The fast (or “optimized”) version of Pollard’s ρ method improves efficiency by computing the greatest common divisor (GCD) during the sequence generation itself.

This allows the algorithm to detect a nontrivial factor as soon as it emerges, without having to build a long sequence in advance.

How does it work?

The algorithm proceeds as follows:

Choose a simple function to generate the sequence, such as $ f(x) = x^2 + 1 \mod n $, and initialize both $ x = x_0 $ and $ y = x_0 $.
Generate two sequences in parallel-one advancing at a regular pace (the tortoise), the other twice as fast (the hare):
- $ x_i = f(x_{i-1}) \mod n $ (tortoise: 1 step per iteration)
- $ y_i = f(f(y_{i-1})) \mod n $ (hare: 2 steps per iteration)
At each step, compute the GCD of the difference between the two sequences:
$$ d = \text{GCD}(|x - y|, n) $$
Check the result:
- If $ d = 1 $, continue with the next iteration
- If $ 1 < d < n $, a nontrivial factor has been found
- If $ d = n $, the attempt has failed-restart with a different function or a new initial value

Example

Let’s revisit the factorization of $ n = 8051 $, this time using the fast variant of Pollard’s ρ method (also known as the tortoise and hare approach).

We define the function:

$$ f(x) = x^2 + 1 \mod 8051 $$

and choose the starting value:

$$ x = 2 $$

$$ y = 2 $$

Now the iterations begin.

Iteration 1

Compute:

$$ x_1 = f(2) = 2^2 + 1 = 5 $$

$$ y_1 = f(f(2)) = f(5) = 5^2 + 1 = 26 $$

Then evaluate:

$$ d = \text{GCD}(|5 - 26|, 8051) = \text{GCD}(21, 8051) = 1 $$

No factor found-continue.

Iteration 2

Compute the next values:

$$ x_2 = f(5) = 5^2 + 1 = 26 $$

$$ y_2 = f(f(26)) = f(677) = 677^2 + 1 = 458330 \mod 8051 = 7474 $$

And check:

$$ d = \text{GCD}(|26 - 7474|, 8051) = \text{GCD}(7448, 8051) = 1 $$

Still no factor-proceed.

Iteration 3

Compute:

$$ x_3 = f(26) = 26^2 + 1 = 677 $$

$$ y_3 = f(f(7474)) = f(2839) = 2839^2 + 1 = 8059922 \mod 8051 = 871 $$

Then:

$$ d = \text{GCD}(|871 - 677|, 8051) = \text{GCD}(194, 8051) = 97 $$

Success!
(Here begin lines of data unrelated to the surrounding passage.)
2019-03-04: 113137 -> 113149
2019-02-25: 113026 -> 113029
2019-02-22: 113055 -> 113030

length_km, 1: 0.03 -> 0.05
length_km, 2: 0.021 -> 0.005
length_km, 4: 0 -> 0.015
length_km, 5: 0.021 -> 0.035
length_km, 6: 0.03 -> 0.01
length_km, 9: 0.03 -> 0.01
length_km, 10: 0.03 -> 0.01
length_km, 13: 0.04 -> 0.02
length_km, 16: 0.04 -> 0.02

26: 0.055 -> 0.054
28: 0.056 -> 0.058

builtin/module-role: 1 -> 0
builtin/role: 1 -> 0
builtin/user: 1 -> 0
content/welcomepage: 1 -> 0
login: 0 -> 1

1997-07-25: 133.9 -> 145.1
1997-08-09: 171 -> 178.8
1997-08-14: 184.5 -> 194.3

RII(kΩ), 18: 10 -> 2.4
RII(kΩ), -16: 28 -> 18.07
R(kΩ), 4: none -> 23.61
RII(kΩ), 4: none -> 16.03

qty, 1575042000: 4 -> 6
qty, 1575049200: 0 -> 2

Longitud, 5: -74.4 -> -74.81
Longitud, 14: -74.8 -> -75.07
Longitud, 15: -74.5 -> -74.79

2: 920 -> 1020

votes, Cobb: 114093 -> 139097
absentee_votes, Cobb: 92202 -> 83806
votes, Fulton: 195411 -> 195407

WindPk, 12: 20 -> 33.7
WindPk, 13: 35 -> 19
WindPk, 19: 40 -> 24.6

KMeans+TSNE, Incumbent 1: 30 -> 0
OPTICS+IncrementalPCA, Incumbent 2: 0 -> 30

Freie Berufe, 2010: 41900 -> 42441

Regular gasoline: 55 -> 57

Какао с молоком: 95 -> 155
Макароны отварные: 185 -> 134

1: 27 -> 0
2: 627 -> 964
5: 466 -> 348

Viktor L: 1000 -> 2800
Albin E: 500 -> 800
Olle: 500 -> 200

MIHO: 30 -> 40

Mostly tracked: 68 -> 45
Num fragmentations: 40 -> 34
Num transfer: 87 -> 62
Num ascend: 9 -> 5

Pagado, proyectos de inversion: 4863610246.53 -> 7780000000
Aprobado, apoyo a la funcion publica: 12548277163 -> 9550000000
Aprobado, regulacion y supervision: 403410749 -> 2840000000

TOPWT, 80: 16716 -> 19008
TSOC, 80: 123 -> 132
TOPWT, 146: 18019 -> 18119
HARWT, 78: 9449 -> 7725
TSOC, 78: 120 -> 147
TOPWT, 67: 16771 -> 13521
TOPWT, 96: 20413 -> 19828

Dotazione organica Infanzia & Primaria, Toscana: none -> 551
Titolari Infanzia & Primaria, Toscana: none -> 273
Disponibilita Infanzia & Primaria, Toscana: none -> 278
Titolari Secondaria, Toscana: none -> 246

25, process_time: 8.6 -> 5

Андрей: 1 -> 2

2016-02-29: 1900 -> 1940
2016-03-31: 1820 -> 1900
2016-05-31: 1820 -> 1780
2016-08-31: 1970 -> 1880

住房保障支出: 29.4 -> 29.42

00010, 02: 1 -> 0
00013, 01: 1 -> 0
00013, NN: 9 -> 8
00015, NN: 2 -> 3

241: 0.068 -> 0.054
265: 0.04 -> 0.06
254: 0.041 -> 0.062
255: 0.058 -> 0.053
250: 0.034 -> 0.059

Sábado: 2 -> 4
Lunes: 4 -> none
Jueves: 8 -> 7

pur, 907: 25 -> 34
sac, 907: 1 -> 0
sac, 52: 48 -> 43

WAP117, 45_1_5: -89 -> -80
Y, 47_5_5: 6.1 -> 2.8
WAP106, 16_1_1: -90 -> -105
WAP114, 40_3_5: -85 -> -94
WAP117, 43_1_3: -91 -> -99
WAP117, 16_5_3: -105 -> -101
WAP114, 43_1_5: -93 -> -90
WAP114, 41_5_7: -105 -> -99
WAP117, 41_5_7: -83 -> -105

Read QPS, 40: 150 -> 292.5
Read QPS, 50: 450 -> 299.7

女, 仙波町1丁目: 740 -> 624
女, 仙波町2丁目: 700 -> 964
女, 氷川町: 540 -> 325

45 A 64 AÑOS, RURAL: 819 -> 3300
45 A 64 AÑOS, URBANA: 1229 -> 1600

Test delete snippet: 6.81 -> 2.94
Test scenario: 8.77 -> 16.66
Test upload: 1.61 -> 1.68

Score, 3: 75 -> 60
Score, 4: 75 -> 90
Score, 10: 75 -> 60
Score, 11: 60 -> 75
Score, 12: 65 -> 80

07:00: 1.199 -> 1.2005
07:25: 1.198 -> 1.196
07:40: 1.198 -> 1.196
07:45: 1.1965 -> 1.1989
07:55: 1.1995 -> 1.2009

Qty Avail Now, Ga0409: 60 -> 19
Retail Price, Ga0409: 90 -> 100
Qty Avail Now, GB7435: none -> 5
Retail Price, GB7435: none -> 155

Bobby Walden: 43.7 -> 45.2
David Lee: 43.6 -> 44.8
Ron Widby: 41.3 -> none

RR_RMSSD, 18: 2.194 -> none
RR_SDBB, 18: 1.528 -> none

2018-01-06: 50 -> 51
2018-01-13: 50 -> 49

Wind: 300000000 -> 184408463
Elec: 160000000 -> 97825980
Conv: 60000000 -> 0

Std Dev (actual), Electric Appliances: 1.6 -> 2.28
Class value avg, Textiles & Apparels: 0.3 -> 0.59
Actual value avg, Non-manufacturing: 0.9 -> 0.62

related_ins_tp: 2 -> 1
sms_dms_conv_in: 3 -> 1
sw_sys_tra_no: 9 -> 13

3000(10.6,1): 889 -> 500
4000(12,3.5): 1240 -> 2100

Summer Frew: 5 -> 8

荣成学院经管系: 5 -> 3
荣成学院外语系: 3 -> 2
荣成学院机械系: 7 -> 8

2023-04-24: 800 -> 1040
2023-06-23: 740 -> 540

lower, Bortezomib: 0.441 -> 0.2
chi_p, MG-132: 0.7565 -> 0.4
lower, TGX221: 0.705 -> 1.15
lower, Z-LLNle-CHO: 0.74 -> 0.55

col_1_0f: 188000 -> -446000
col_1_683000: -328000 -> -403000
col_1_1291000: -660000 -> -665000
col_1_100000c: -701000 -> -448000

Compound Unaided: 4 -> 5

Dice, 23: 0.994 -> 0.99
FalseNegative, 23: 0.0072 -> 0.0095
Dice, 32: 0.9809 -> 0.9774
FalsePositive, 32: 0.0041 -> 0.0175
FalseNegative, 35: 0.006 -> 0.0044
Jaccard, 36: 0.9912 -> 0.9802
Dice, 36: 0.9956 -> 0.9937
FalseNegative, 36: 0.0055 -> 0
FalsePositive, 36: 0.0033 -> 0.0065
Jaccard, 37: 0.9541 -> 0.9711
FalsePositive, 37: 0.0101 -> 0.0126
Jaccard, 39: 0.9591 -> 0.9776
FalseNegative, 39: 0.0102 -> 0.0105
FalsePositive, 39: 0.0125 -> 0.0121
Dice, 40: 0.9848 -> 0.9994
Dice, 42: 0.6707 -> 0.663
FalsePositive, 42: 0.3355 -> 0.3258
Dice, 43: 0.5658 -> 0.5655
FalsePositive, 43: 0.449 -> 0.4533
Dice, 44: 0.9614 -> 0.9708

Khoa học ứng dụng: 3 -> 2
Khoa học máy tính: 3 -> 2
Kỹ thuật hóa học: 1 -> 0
We've found a nontrivial factor of 8051: 97, after only three iterations.

To find the cofactor, divide:

$$ \frac{8051}{97} = 83 $$

Therefore, the prime factorization of 8051 is:

$$ 8051 = 83 \times 97 $$

The same result as before, but reached more efficiently.

Remarks

Some observations on this method:

Advantages and limitations of Pollard’s rho method
This algorithm is highly efficient for integers with small prime factors. It avoids exhaustive trial division up to $ \sqrt{n} $, and is easy to implement with low computational overhead for numbers of moderate size. However, it doesn't always yield a factor immediately-especially if the generated cycle fails to reveal one. It tends to perform poorly when all prime factors of $ n $ are large, and may require several attempts with different functions $ f(x) $ and initial values before succeeding.

And so on.